A recent visit to a Japanese restaurant gave a whole new meaning to the phrase "great dish." Our food was superb and so was the dish! It had so many interesting patterns that we paid for our food and the dish it came on.

Many of the patterns on this dish are familiar tangles. But, we were particularly intrigued by that nested "Y" pattern on the right. Molly finally figured out how to create it in a Zentangle way. We call it "y-not." Like any good tangle, you create it by a simple series of repetitive strokes. Congratulations to Molly for figuring out how to do it. We'll show how it's done in a future newsletter.

Here are a couple of Molly's Zentangles using "y-not."

This one was taken just before our granddaughter decided to examine it more closely.

Click images for larger view

That beautiful green flourish is a garlic scape from our garden.


Carole Ohl said...

Having seen Molly demonstrate her 'Y-not' tangle at the seminar, I was floored and excited to see another example of how to deconstruct a pattern.
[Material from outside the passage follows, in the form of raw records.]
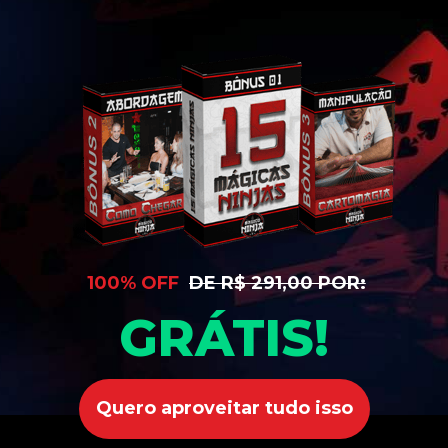
100% OFF
DE R$ 291,00 POR:
GRÁTIS!
Quero aproveitar tudo isso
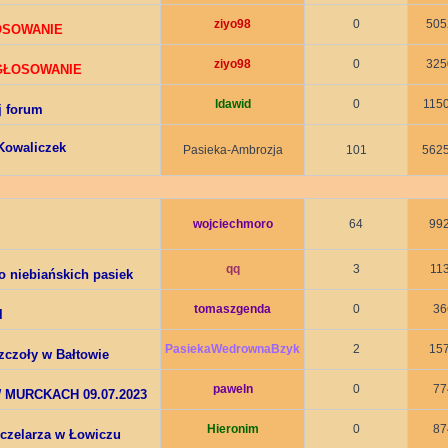
ziyo98
0
505
ŁOSOWANIE
ziyo98
0
325
 GŁOSOWANIE
ldawid
0
115
j forum
Kowaliczek
Pasieka-Ambrozja
101
562
wojciechmoro
64
99
qq
3
11
o niebiańskich pasiek
tomaszgenda
0
36
l
PasiekaWedrownaBzyk
2
15
zczoły w Bałtowie
paweln
0
77
MURCKACH 09.07.2023
Hieronim
0
87
czelarza w Łowiczu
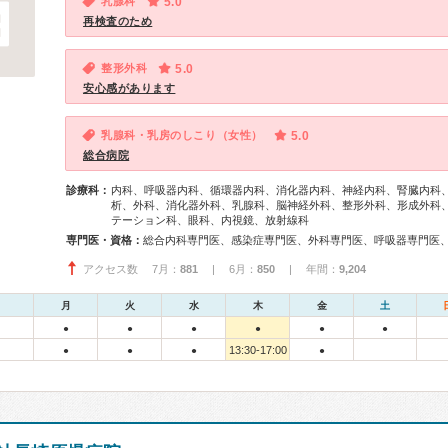
乳腺科
5.0
再検査のため
整形外科
5.0
安心感があります
乳腺科・乳房のしこり（女性）
5.0
総合病院
診療科：
内科、呼吸器内科、循環器内科、消化器内科、神経内科、腎臓内科
析、外科、消化器外科、乳腺科、脳神経外科、整形外科、形成外科
テーション科、眼科、内視鏡、放射線科
専門医・資格：
アクセス数 7月：
881
| 6月：
850
| 年間：
9,204
月
火
水
木
金
土
●
●
●
●
●
●
13:30-17:00
●
●
●
●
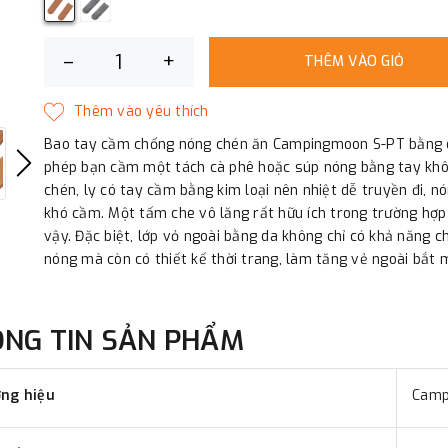
–
+
THÊM VÀO GIỎ
Bao tay cầm chống nóng chén ăn Campingmoon S-PT bằng 
phép bạn cầm một tách cà phê hoặc súp nóng bằng tay khô
chén, ly có tay cầm bằng kim loại nên nhiệt dễ truyền đi, n
khó cầm. Một tấm che vô lăng rất hữu ích trong trường hợp
vậy. Đặc biệt, lớp vỏ ngoài bằng da không chỉ có khả năng c
nóng mà còn có thiết kế thời trang, làm tăng vẻ ngoài bắt 
ÔNG TIN SẢN PHẨM
ng hiệu
Camp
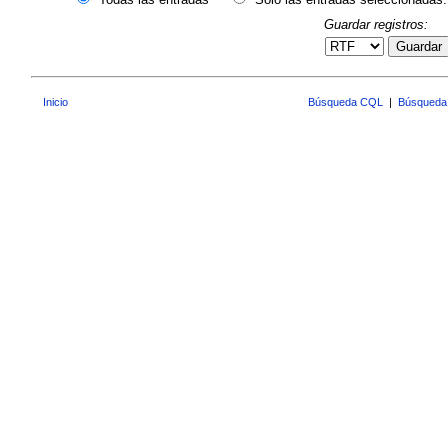
Guardar registros:
Guardar
Inicio
Búsqueda CQL
|
Búsqueda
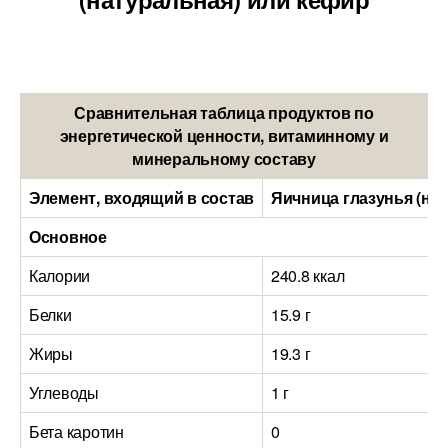
Сравнительная таблица продуктов по
энергетической ценности, витаминному и
минеральному составу
Элемент, входящий в состав
Яичница глазунья (нат
Основное
Калории
240.8 ккал
Белки
15.9 г
Жиры
19.3 г
Углеводы
1 г
Бета каротин
0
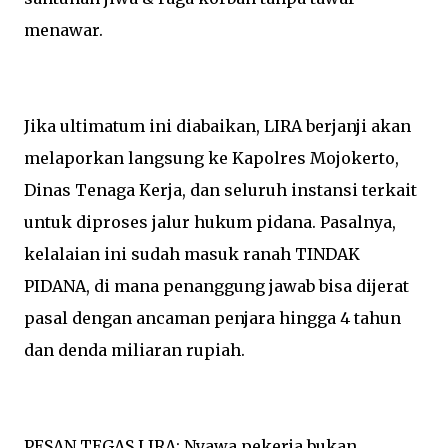
menawar.
Jika ultimatum ini diabaikan, LIRA berjanji akan
melaporkan langsung ke Kapolres Mojokerto,
Dinas Tenaga Kerja, dan seluruh instansi terkait
untuk diproses jalur hukum pidana. Pasalnya,
kelalaian ini sudah masuk ranah TINDAK
PIDANA, di mana penanggung jawab bisa dijerat
pasal dengan ancaman penjara hingga 4 tahun
dan denda miliaran rupiah.
PESAN TEGAS LIRA: Nyawa pekerja bukan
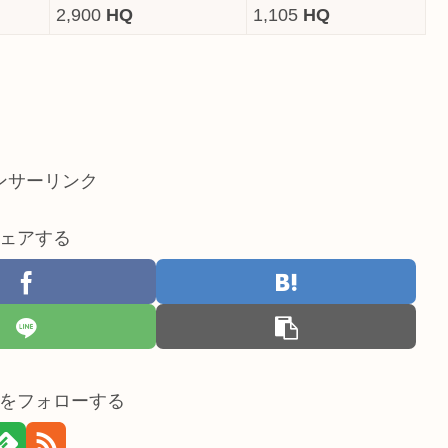
2,900
HQ
1,105
HQ
ンサーリンク
ェアする
をフォローする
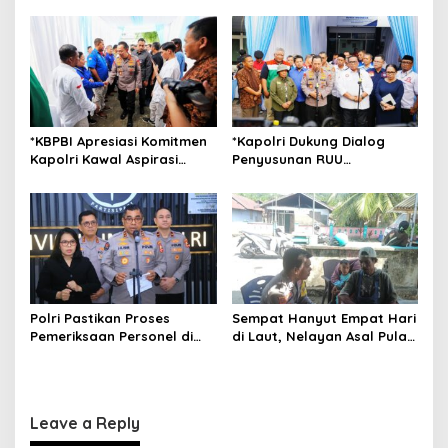
o
Silaturahmi dan Pererat
Bakti Akpol di Tidore
Kebersamaan Masyarakat
Kepulauan
n
Morotai
*KBPBI Apresiasi Komitmen
*Kapolri Dukung Dialog
Kapolri Kawal Aspirasi
Penyusunan RUU
dalam Pembahasan RUU
Ketenagakerjaan, Siap Jadi
Ketenagakerjaan*
Jembatan Aspirasi Buruh*
Polri Pastikan Proses
Sempat Hanyut Empat Hari
Pemeriksaan Personel di
di Laut, Nelayan Asal Pulau
Aceh Dilaksanakan Secara
Gebe Ditemukan Selamat di
Profesional dan
Pantai Tawakali Morotai
Transparan
Utara
Leave a Reply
Excellent! That really helped me understand the need for simplicity in a tangle. There are so many patterns around us, but making them simple for others to follow and enjoy is a real talent in 'seeing'. Thanks to Molly!

Unknown said...

Perfect timing! I was working on Y-not yesterday, trying to remember Molly's demonstration at the CZT Seminar and wishing I had a photo of the plate. Thank you.

Donna Hornsby said...

I am so glad you shared this today! I came up with what I consider my first real, original tangle over the weekend. I concur with Carole, that keeping tangles simple is key. Tangle On! ~Donna, CZT (C#3) in North Texas

jre said...

This is so timely. I had a dream last night in which something like Y-not appeared, and I woke up wondering how to tangle it.

I look forward to seeing the breakdown.

Shelly Beauch said...

Looking out side the square or circle to make the complicated look simple is an art. Molly sure is good at that. Thank you.